Laura's Story
I w as diagnosed with endometriosis in July this year, and I am 25 years old. Since I can remember I have suffered with painful periods. Even when on the Pill, I seemed to have excruciating pain and a terrible build up to actually coming on. With exhaustion, bloating, excruciating headaches, upset tummies, pain through my bottom when trying to use the toilet, shooting pains through my back and legs, constant hot flushes and skin breakouts. Not to mention the mood swings!!!
"The medication
was
leaving me
like a space
cadet;
barely able to
function"
It felt like from 2006, each month my pain worsened. It became less bearable and controllable with over the counter drugs. I tried herbal remedies to try and lessen the symptoms to no avail. I felt that though my GP was very understanding when it came to listening to my concerns, his approach was to prescribe different methods of pain relief; codeine, co-codamol, ibuprofen, mefanamic and transexamic acids - until I reached breaking point.
I can remember one month, sliding down the front of the pharmacy counter in Boots, consumed by this excruciating pain and flushing so hot I felt like my head would explode. Tramadol was the final point for me in having to make the move to get something done. Each month I was losing days from work because the pain medication was leaving me like a space cadet; barely able to function.
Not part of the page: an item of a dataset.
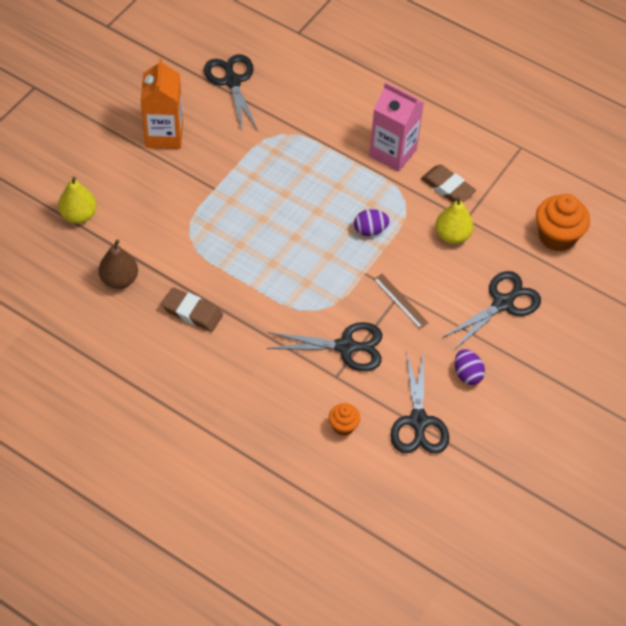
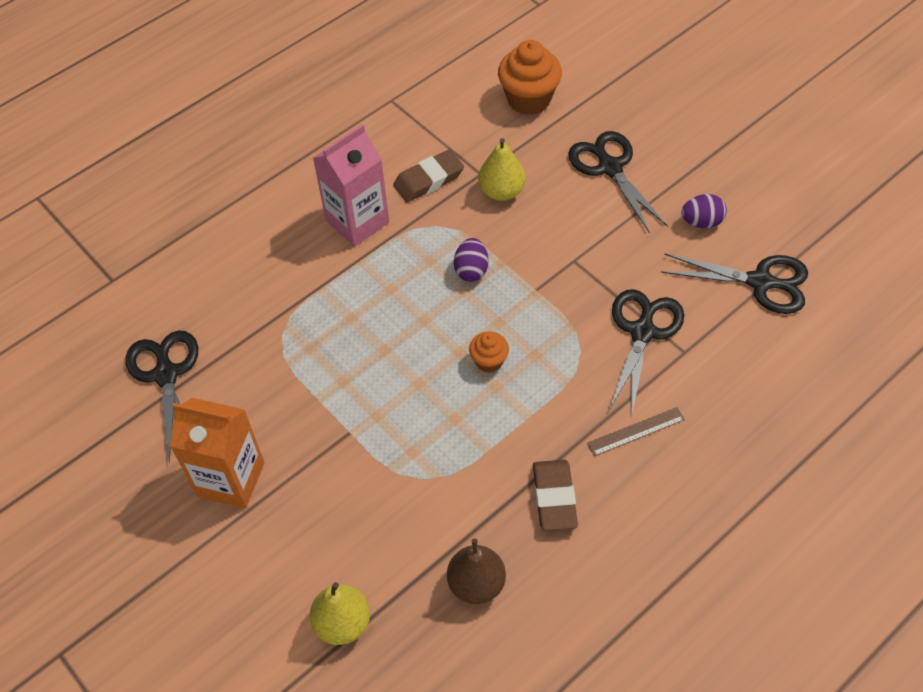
camera: 70 degrees left, 0 degrees up
brown eraser [161,287,223,332] -> brown eraser turned 45 degrees counterclockwise [533,460,578,531]
black scissors [204,54,258,131] -> black scissors turned 75 degrees clockwise [126,330,198,463]
orange cupcake [329,403,360,436] -> orange cupcake moved to [469,331,509,373]
brown ruler [373,274,429,329] -> brown ruler moved to [587,407,685,456]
I was sent to see a gynaecologist in June this year who referred me for an explorative laparoscopy. This was my first ever surgical experience and I was nervous as hell! The staff were incredibly reassuring and understanding, and took their time looking after me and making the transition to surgery a very relaxed one. I came out of the surgery feeling relieved that something had been done.
The doctor showed me a number of images of where the adhesions were located; on nerve endings, in my Pouch of Douglas, on one of my ovaries and on some ligaments. I then left the hospital and went home, coming to terms with my diagnosis and trying to fathom the next step of treatment. I felt utterly confused by my feelings, and felt that I should have been relieved by my diagnosis and continued treatment.
"Having one 'clear'
week
a month was
horrendous"
I bled for around five days after the surgery, and on my first day back at work, was hit by my most excruciating period to date. I can't begin to describe the pain; I took the Tramadol as quickly as possible, but lost another three days from work without pay. Having such an awful period so soon after the lap and diagnosis left me feeling helpless, like my life was dictated by the arrival of my period. My periods were arriving every 21 days at this point, and for a week before and after I felt exhausted and hormonal. Having one clear week a month was horrendous.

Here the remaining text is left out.